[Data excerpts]
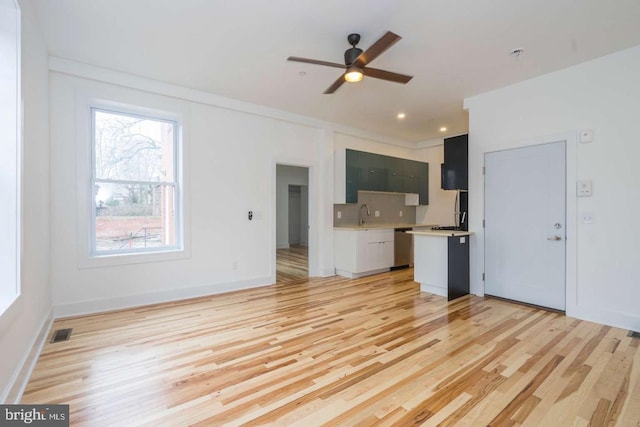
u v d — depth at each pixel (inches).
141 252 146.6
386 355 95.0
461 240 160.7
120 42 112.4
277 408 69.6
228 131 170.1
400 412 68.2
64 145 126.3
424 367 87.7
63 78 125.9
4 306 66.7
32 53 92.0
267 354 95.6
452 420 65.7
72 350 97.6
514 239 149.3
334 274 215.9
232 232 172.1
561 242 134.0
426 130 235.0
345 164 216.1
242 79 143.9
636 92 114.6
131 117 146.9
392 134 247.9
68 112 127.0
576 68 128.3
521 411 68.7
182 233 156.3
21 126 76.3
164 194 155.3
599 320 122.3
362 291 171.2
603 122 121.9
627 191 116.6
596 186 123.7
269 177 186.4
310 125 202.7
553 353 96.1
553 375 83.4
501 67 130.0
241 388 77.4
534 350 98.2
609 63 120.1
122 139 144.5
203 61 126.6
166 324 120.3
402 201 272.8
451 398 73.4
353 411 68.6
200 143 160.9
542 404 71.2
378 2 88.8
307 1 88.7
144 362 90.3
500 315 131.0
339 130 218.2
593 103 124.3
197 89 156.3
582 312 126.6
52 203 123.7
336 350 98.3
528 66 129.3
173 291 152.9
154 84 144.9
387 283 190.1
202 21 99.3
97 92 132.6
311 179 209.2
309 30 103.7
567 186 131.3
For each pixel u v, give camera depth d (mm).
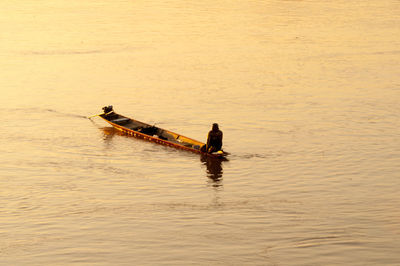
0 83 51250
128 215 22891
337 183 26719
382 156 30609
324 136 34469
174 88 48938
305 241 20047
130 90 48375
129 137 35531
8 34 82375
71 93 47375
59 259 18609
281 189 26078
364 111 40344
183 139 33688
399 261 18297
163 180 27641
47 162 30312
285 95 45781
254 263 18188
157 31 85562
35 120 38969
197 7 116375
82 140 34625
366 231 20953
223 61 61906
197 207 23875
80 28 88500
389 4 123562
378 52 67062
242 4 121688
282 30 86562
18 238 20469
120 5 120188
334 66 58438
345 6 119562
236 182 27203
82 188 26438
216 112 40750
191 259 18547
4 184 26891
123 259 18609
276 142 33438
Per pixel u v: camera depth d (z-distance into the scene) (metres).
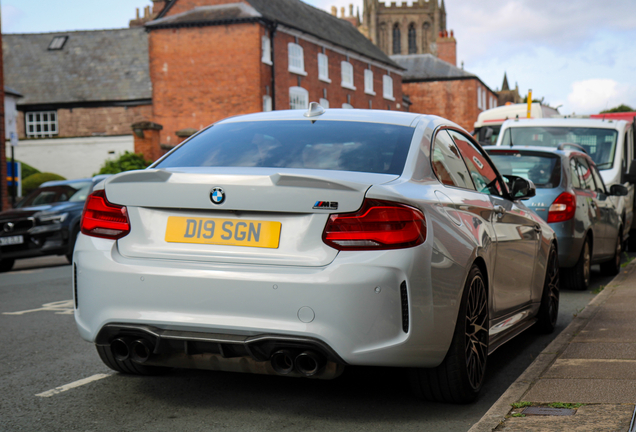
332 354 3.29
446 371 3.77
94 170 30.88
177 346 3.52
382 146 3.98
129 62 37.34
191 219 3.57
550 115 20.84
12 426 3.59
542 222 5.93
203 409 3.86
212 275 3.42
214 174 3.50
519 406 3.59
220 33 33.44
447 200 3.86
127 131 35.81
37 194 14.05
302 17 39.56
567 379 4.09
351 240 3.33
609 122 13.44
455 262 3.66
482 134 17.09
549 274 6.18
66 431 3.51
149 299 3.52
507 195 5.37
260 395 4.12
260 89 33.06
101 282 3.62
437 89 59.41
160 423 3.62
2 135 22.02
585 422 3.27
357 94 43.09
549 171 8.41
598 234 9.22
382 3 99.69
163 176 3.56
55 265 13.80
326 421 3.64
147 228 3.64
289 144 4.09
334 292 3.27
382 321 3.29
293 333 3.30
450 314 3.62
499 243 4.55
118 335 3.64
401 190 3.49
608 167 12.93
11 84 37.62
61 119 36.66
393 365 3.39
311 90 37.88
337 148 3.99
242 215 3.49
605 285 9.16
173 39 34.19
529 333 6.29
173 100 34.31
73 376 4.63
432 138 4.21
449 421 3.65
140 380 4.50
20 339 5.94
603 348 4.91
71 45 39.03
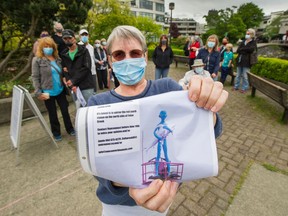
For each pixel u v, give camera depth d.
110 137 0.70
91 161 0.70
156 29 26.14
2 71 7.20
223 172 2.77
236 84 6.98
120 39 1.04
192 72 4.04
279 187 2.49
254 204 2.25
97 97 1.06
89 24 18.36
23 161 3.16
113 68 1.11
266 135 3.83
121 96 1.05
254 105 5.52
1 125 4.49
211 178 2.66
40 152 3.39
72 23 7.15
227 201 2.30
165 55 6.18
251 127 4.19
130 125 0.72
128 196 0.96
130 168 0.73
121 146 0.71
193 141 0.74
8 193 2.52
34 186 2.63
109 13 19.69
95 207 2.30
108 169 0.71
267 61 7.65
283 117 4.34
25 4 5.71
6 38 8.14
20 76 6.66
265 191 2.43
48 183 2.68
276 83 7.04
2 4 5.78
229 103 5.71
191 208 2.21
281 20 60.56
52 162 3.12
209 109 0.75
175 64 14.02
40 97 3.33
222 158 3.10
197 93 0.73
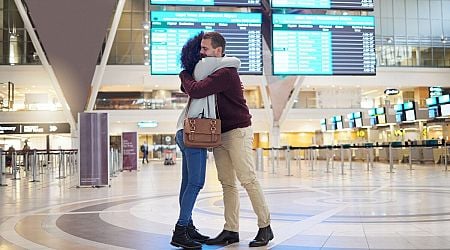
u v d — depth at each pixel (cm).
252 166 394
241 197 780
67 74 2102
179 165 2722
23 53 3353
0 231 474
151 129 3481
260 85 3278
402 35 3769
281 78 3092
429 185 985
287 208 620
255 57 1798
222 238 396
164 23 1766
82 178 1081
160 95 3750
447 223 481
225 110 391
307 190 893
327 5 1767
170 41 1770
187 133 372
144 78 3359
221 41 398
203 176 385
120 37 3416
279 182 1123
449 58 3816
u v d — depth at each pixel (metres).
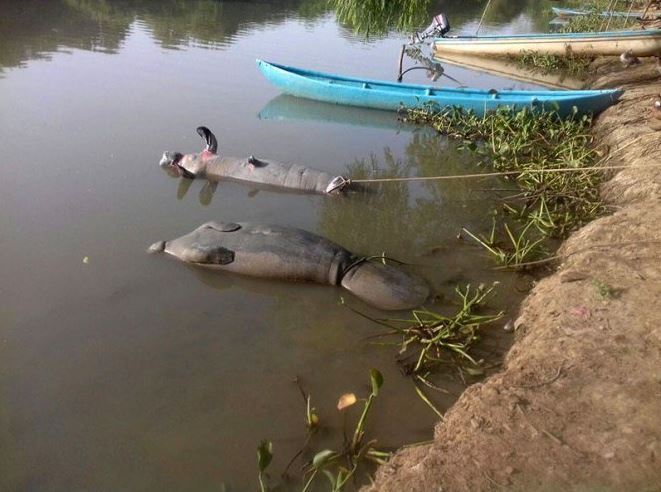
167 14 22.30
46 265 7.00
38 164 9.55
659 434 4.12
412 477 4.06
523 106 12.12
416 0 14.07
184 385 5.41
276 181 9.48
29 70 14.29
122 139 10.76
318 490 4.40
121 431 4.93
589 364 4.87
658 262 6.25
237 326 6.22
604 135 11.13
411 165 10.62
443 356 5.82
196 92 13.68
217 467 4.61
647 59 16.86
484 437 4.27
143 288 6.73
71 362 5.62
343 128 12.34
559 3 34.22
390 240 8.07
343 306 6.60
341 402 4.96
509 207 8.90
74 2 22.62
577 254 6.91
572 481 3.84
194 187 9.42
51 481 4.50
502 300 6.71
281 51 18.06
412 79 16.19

■ **TASK STATEMENT**
The answer must consist solely of the lines from the first line of the data through the line containing "382 156 30609", inclusive, reproduced exactly and without pictures.

■ **RESULT BELOW**
u v d — depth at each pixel (inches).
141 252 146.6
386 355 95.0
461 240 160.7
120 42 112.4
277 408 69.6
228 131 170.1
400 412 68.2
64 145 126.3
424 367 87.7
63 78 125.9
4 306 66.7
32 53 92.0
267 354 95.6
452 420 65.7
72 350 97.6
514 239 149.3
334 274 215.9
232 232 172.1
561 242 134.0
426 130 235.0
345 164 216.1
242 79 143.9
636 92 114.6
131 117 146.9
392 134 247.9
68 112 127.0
576 68 128.3
521 411 68.7
182 233 156.3
21 126 76.3
164 194 155.3
599 320 122.3
362 291 171.2
603 122 121.9
627 191 116.6
596 186 123.7
269 177 186.4
310 125 202.7
553 353 96.1
553 375 83.4
501 67 130.0
241 388 77.4
534 350 98.2
609 63 120.1
122 139 144.5
203 61 126.6
166 324 120.3
402 201 272.8
451 398 73.4
353 411 68.6
200 143 160.9
542 404 71.2
378 2 88.8
307 1 88.7
144 362 90.3
500 315 131.0
339 130 218.2
593 103 124.3
197 89 156.3
582 312 126.6
52 203 123.7
336 350 98.3
528 66 129.3
173 291 152.9
154 84 144.9
387 283 190.1
202 21 99.3
97 92 132.6
311 179 209.2
309 30 103.7
567 186 131.3
For each pixel u v, give camera depth d (mm).
0 83 51250
128 215 22891
337 183 26719
382 156 30609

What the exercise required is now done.